Doch die Stabilisierung des Microsoft-Geschäfts hätte noch nicht gereicht, um den Titel des wertvollsten Unternehmens der Welt zurückzuerobern. So half auch, dass derzeit praktisch alle relevanten Gegenspieler Microsofts mit unterschiedlichen Problemen zu kämpfen haben. So sieht man sich etwa bei Apple damit konfrontiert, dass der Smartphone-Markt zunehmend gesättigt ist, was die iPhone-Absätze bröckeln lässt. Derzeit versucht man, dies noch über Preiserhöhungen abzufangen, eine Strategie, die aber natürlich nicht endlos fortgesetzt werden kann. Gleichzeitig ist es dem Unternehmen aber nicht gelungen, einen neuen – vergleichbaren – Wachs- tumstreiber zu finden. Google befindet sich wiederum in einer ernsthaften Vertrauenskrise: Immer lauter wird die Kritik an den massiven Datensammlungen des Unternehmens. Und dabei geht es nicht bloß um den Ruf des Unternehmens. Immerhin bildet all dies die Basis des auf personalisierte Werbung ausgerichteten Geschäftsmodells von Google. Gleichzeitig sieht sich die Firma mit der harschen Realität konfrontiert, dass Hoffnungsträger wie Hardwareoder Cloud-Geschäft nicht so flott wachsen, wie man es sich erhofft hat.
Skandal über Skandal
Bei Facebook scheint man derzeit komplett in den diversen Datenskandalen der letzten Monate unterzugehen, das Unternehmen wirkt geradezu gelähmt.

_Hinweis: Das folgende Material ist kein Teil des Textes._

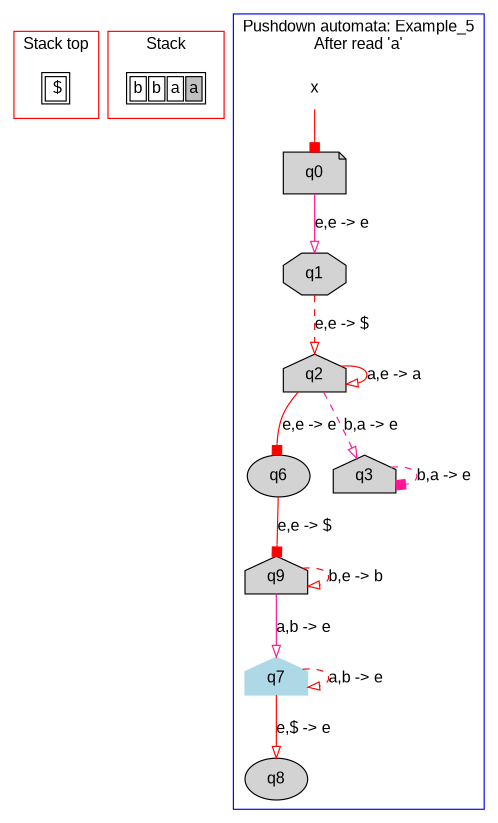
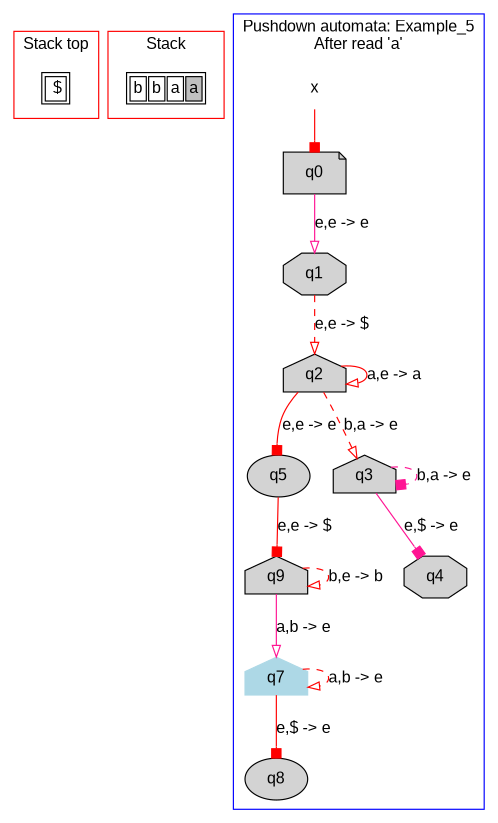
  digraph {
    fontname="Liberation Sans"
    node [fontname="Liberation Sans" shape=house style=filled]
    edge [arrowhead=onormal color=red fontname="Liberation Sans" style=solid]
    n1 [label=<<TABLE> <TR> <TD> $</TD> </TR> </TABLE>> shape=plaintext style=""]
    n2 [label=<<TABLE> <TR> <TD><FONT>b</FONT></TD> <TD><FONT>b</FONT></TD> <TD><FONT>a</FONT></TD> <TD BGCOLOR="gray"><FONT>a</FONT></TD> </TR> </TABLE>> shape=plaintext style=""]
    q0 [shape=note]
    q1 [shape=octagon]
-   q5 [shape=ellipse label=q6]
+   q5 [shape=ellipse]
    q2
    q3
+   q4 [shape=octagon]
    n9 [label=q9]
    q7 [color=lightblue]
    q8 [shape=ellipse]
    x [color=white shape=note]
    subgraph cluster_1 {
      color=red
      label="Stack top"
      n1
    }
    subgraph cluster_2 {
      color=red
      label=Stack
      n2
    }
    subgraph cluster_3 {
      color=blue
      label="Pushdown automata: Example_5\nAfter read 'a'"
      q0
      q1
      q5
      q2
      q3
+     q4
      n9
      q7
      q8
      x
    }
    q0 -> q1 [color=deeppink label="e,e -> e"]
    q1 -> q2 [label="e,e -> $" style=dashed]
    q5 -> n9 [arrowhead=box label="e,e -> $"]
    q2 -> q5 [arrowhead=box label="e,e -> e"]
    q2 -> q2 [label="a,e -> a"]
-   q2 -> q3 [color=deeppink label="b,a -> e" style=dashed]
+   q2 -> q3 [label="b,a -> e" style=dashed]
    q3 -> q3 [arrowhead=box color=deeppink label="b,a -> e" style=dashed]
+   q3 -> q4 [arrowhead=box color=deeppink label="e,$ -> e"]
    n9 -> n9 [label="b,e -> b" style=dashed]
    n9 -> q7 [color=deeppink label="a,b -> e"]
    q7 -> q7 [label="a,b -> e" style=dashed]
-   q7 -> q8 [label="e,$ -> e"]
+   q7 -> q8 [arrowhead=box label="e,$ -> e"]
    x -> q0 [arrowhead=box]
  }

Gleichzeitig ist unübersehbar, dass Gründer Mark Zuckerberg vor allem darauf bedacht ist, das von ihm entwickelte soziale Netzwerk zu schützen, während andere Unterfangen wie die Fotoplattform Instagram diesem Ziel untergeordnet werden. Doch während die Nutzungszeit auf Facebook selbst längst zurückgeht, wächst Instagram weiter rasant. Diese Hackordnung soll es denn auch gewesen sein, die die InstagramGründer Kevin Systrom und Mike Krieger vor einigen Wochen dazu gebracht hat, Facebook den Rücken zu kehren – was für weitere Verunsicherung im Unternehmen gesorgt hat.
Die Wiederkehr von Microsoft bedeutet allerdings nicht, dass das Unternehmen bald wieder die IT-Schlagzeilen dominieren wird. Und das hat einen simplen Grund: Der hierbei dominierende Consumer-Bereich wird für das Unternehmen immer unwichtiger, mit dem Fokus auf Geschäftskunden wird Microsoft immer mehr zum neuen IBM statt zu einem direkten Apple-Konkurrenten.
Gemischter Ausblick
Hardware wie die Surface-Reihe ist dabei – finanziell gesehen – bestenfalls ein nettes Hobby, und selbst die Bedeutung von Windows sinkt immer weiter. So gehen die Verkäufe im Desktop-Bereich seit Jahren kontinuierlich zurück, während das Cloud-Geschäft boomt. Und in dieser Sparte dominieren nun einmal – ebenso wie in der mobilen Welt – andere Betriebssysteme. Selbst auf Microsofts eigenem Azure laufen mittlerweile mehr Instanzen mit dem freien Linux als mit Windows.